How you respond to those bad things, my dad said, will tell your mother and me if we raised a man.
You know, to act like America is the same as it used to be is an insult to all the men and women who really went through serious, demeaning, debilitating racism.
People like Hall of Famer Hank Aaron.
He wrote a book called I Had a Hammer.
He said when he was in the Sally League, the Southern League, around the same time Jackie Robinson was breaking the modern major leagues, He was facing serious discrimination.
The newspapers wouldn't even print the pictures of the ballplayers.

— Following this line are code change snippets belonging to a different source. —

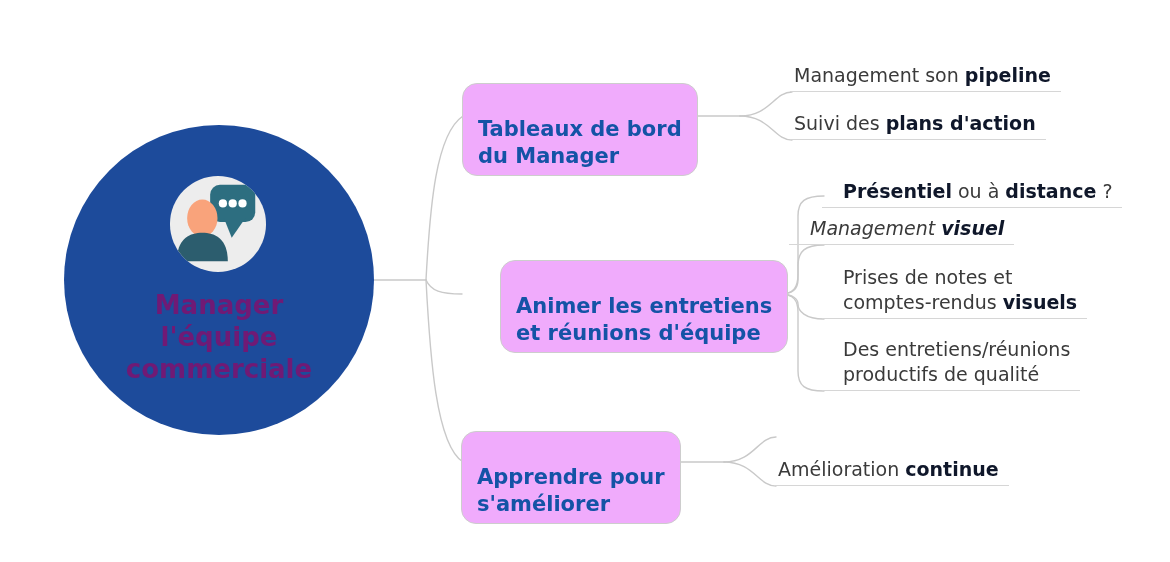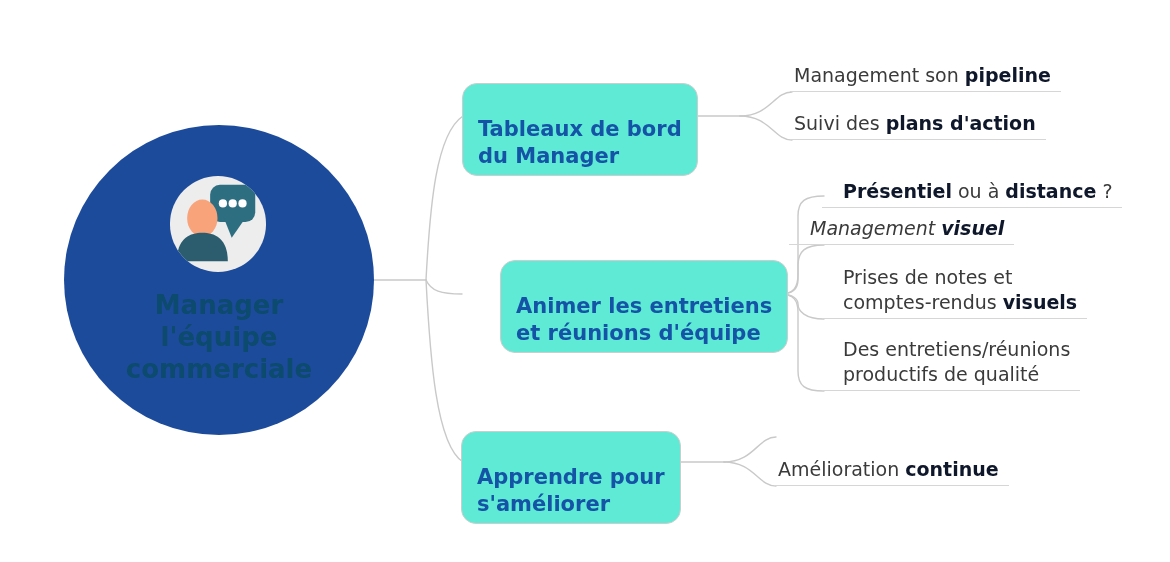--- a/index.html
+++ b/index.html
@@ -28,7 +28,7 @@
 
   .branch-box{
     position:absolute;z-index:2;
-    background:#5eead4;border:1.5px solid #cdcdcd;border-radius:15px;
+    background:#f0abfc;border:1.5px solid #cdcdcd;border-radius:15px;
     padding:5px 15px;
     color:#1453a6;font-weight:bold;font-size:21px;line-height:27px;
     white-space:pre-line;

If you were caught out at night, you could be arrested.
Don't even think about trying to flag a cab.
That's what people like Hank Aaron and Bob Gibson went through, which explains why Bob Gibson said at the beginning of his career he was so angry.
Well, anger came from racism.
Of course it did.
But racism was a way of life.
That it was stuff that I had to deal with on a day-to-day basis.
I didn't every once in a while go somewhere and all of a sudden there it was.
No, it was there and it followed me all the way through my childhood and not just through the childhood, through the first part of my major league career.
It was there.
How many of the young blacks preaching and teaching about racism in America experienced anything like Bob Gibson?
Answer, none.
And it is an insult to that generation to act as if the obstacles facing your generation are just as serious.
They are not.
Finally, I got a lovely letter from someone who asked me whether or not I was an athlete growing up.
Well, if you consider two years in the Little League to be athletic, then I guess I was.
I wasn't that good.
They had me in right field where they put kids if they don't want the ball to come near them because most kids are right-handed and hit the ball to left field.
So there I am in right field, and there is a meeting on the mound.
And it went on and on and on.
And I'm in right field.
I decided to go in and find out what they were talking about.
So I get halfway there, and our coach, Mr.
Cooper, says, Elder, what are you doing?
And I said, I wanted to find out what you guys were talking about.
He said, get your black butt back out in the outfield and don't be so exuberant.
I said, what does exuberant mean?
He said, look it up!
Now, fast forward.
The great Elderski gets to throw out the first pitch at Dodger Stadium.
But before I show it to you, I want to show you the first pitch by 50 Cent and John Wall, the former number one pick from the NBA. You tell me who kept it real.
Well, that is 50 Cent.
Curtis Jackson.
Curtis Jackson.
And his first pitch was not great.
Just a bit outside.
What can you say?
You think he opened up a little early?
Yeah.
Look at that French shoulder?
It's good.
He never had a choice between playing for the Mets or being a rapper.
It's time for today's ceremonial first pitch.
To do the honors, we welcome an L.A. native who is known as the Sage of South Central.
He's a best-selling author and radio talk show host that can currently be heard Monday through Friday mornings from 9 a.m. until noon on 790 KVC.
Please welcome Larry Elder.
Thank you.
Thank you.
Oh, the warming up?
I don't think they do that, my friend.
Thank you.
Thank you.
I appreciate you.
Ste-rike!
Right over the plate!
And did I mention that John Wall was the number one draft pick for the NBA? They should have picked me!
I'm Larry Elder, and this has been the Larry Elder Show for Epoch Times.